Document Type: Original Article
Guangdong University of Foreign Studies, China,
Middle School of Xiamen, Fujian, China.
Written Discourse Completion Task (WDCT) has been used in pragmatics tests to measure EFL learners’ interlanguage pragmatic knowledge. In a WDCT, the students give their responses to situations designed to elicit certain pragmatic functions, so human raters are required to rate the students’ performance. When decisions are made based upon such ratings, it is essential that the assigned ratings are accurate and fair. As a result, efforts should be taken to minimize the impact of rater inaccuracy or bias on ratings. This paper reports a study of rater effects in a WDCT pragmatics test.
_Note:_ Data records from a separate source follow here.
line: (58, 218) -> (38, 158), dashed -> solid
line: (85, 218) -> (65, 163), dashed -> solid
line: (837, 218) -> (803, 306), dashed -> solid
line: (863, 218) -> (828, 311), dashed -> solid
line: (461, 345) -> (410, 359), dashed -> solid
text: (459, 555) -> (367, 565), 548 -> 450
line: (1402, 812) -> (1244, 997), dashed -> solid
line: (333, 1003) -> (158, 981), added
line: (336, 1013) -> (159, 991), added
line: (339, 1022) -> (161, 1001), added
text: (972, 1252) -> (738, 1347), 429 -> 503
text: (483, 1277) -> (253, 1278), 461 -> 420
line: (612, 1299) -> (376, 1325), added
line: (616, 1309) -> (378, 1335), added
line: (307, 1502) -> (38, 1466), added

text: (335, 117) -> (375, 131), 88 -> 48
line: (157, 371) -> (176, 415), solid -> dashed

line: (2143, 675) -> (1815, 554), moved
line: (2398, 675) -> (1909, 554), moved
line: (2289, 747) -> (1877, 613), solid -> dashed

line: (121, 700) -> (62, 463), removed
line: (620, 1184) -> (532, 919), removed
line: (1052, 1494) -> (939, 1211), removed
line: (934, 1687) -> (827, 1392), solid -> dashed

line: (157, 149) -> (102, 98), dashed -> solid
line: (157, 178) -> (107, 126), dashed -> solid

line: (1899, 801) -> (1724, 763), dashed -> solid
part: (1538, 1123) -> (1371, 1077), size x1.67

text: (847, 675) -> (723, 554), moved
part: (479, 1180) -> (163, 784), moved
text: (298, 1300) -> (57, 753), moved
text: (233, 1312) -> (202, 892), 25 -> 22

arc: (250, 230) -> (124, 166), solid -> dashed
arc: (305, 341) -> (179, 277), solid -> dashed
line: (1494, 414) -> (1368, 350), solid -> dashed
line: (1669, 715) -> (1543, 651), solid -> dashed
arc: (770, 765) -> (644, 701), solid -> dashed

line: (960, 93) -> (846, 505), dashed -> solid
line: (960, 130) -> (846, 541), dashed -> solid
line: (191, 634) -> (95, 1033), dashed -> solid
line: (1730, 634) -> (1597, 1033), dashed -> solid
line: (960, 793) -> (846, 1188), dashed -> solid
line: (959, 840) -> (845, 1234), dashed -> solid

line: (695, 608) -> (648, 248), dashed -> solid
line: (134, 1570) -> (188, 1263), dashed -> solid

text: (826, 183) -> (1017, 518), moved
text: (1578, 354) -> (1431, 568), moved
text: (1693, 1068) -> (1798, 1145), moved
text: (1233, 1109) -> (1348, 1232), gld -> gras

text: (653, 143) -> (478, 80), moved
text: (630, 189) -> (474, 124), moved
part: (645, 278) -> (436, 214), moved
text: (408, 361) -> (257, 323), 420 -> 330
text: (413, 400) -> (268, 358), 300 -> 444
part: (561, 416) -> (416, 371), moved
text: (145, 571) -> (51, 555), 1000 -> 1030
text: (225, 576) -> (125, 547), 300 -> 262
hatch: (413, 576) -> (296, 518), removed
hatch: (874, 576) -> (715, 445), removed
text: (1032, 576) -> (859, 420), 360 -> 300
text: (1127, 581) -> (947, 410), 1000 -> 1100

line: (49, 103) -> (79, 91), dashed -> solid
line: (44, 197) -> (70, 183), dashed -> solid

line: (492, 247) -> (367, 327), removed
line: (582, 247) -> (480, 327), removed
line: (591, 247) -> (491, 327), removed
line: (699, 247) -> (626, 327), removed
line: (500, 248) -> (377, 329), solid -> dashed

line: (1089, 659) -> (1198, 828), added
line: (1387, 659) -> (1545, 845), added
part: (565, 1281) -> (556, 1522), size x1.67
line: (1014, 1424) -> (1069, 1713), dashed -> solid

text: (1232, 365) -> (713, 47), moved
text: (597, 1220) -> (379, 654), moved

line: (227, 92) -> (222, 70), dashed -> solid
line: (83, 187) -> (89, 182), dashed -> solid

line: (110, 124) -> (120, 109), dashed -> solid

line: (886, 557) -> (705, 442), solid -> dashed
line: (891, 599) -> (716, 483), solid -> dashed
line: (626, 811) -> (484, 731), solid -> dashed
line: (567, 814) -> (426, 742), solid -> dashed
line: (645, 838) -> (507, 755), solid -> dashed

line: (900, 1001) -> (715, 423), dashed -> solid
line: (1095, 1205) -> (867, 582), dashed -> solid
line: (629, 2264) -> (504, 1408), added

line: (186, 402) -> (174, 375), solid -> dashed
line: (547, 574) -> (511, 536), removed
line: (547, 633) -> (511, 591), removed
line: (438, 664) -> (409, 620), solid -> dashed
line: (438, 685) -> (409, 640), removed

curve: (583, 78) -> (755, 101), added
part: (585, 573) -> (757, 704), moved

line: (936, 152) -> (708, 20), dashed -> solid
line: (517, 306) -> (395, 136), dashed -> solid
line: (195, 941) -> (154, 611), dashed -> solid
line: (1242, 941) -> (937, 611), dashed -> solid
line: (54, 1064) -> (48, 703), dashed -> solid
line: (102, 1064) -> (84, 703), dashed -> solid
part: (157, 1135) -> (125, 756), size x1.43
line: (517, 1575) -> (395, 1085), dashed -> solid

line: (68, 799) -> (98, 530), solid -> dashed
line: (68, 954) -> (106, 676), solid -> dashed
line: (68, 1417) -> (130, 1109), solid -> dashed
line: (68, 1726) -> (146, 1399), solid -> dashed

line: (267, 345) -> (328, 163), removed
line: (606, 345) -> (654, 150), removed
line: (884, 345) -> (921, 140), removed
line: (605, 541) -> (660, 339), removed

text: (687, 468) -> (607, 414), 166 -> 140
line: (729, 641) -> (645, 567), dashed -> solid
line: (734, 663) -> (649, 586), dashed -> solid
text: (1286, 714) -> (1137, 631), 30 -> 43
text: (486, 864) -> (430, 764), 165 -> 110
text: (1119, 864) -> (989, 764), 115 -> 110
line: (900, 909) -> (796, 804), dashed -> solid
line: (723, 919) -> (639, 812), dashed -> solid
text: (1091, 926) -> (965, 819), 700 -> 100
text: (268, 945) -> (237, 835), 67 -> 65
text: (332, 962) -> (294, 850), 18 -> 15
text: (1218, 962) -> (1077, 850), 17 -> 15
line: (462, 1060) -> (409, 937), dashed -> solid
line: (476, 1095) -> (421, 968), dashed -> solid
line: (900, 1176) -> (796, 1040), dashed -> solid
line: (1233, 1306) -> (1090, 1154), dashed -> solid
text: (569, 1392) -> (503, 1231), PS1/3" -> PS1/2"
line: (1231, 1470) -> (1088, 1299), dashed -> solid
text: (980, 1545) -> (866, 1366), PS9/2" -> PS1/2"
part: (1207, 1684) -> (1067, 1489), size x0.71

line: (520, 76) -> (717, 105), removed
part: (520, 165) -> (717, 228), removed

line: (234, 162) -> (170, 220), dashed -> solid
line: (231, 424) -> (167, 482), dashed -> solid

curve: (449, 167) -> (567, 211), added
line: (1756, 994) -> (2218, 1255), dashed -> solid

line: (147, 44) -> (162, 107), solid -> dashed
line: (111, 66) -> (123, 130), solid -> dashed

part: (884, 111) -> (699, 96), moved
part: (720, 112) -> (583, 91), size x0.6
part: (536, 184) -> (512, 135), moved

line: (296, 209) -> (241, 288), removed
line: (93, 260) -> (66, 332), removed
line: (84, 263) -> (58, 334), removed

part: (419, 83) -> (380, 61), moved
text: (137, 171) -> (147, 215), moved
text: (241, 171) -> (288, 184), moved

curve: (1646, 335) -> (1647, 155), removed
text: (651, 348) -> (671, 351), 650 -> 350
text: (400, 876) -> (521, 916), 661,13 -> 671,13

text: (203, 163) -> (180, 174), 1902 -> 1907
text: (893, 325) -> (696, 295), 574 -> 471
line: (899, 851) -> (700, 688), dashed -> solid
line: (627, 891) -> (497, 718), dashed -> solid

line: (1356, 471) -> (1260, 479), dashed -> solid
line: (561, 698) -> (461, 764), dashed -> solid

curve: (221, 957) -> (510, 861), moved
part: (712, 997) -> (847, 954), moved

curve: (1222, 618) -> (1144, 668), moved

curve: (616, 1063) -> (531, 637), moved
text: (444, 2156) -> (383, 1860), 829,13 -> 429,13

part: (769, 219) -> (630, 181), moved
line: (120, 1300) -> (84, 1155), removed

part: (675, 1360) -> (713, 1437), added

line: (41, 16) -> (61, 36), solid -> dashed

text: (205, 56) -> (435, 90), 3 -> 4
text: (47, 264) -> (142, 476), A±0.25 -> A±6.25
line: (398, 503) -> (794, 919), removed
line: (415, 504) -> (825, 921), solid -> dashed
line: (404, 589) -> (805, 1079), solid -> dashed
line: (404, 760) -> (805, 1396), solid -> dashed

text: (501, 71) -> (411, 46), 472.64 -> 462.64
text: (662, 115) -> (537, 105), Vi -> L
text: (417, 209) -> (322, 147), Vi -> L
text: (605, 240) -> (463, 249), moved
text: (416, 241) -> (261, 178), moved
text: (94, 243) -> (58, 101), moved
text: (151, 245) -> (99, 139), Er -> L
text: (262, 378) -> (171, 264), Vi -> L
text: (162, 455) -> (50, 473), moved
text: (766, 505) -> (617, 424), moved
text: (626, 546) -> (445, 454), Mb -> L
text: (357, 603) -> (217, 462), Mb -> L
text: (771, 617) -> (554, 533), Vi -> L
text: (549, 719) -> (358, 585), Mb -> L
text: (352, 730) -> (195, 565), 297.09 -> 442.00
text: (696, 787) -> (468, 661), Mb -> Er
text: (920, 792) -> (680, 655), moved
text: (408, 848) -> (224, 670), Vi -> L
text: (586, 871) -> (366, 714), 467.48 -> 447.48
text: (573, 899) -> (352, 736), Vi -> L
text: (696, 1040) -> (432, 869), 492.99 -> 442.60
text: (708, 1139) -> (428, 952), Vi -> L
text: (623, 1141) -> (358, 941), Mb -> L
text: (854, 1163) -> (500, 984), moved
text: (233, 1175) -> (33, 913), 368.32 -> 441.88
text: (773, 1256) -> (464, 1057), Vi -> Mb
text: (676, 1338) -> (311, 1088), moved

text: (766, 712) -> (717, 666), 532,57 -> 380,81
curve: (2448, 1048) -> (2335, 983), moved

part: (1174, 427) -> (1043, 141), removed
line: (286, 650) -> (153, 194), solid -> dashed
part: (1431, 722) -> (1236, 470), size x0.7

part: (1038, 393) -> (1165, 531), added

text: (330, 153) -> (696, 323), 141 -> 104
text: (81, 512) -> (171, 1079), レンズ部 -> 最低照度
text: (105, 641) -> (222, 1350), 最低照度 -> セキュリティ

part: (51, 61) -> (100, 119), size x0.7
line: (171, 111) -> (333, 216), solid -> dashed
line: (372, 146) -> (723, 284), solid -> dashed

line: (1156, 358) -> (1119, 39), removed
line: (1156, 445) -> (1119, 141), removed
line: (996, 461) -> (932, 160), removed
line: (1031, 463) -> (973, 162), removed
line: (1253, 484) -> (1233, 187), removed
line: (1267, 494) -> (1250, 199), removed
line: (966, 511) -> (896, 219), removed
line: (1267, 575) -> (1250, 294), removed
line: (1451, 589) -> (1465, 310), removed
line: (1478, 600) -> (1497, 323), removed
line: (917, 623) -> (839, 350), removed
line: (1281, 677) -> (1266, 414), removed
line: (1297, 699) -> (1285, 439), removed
Based on the Myford& Wolfe (2003; 2004) model and corresponding retrospective interviews, four types of rater effects were investigated and discussed quantitatively and qualitatively: leniency/severity, central tendency, halo effect, and differential leniency/severity. Results revealed significant differences in terms of rating severity, with a general tendency towards severity. Though the raters could effectively and consistently employ the rating scales in their ratings, some of them showed certain degrees of halo effect. Most raters were also found to exhibit certain bias across both traits and test takers. Possible reasons behind the rater effects were analyzed. Finally suggestions were raised for rating training.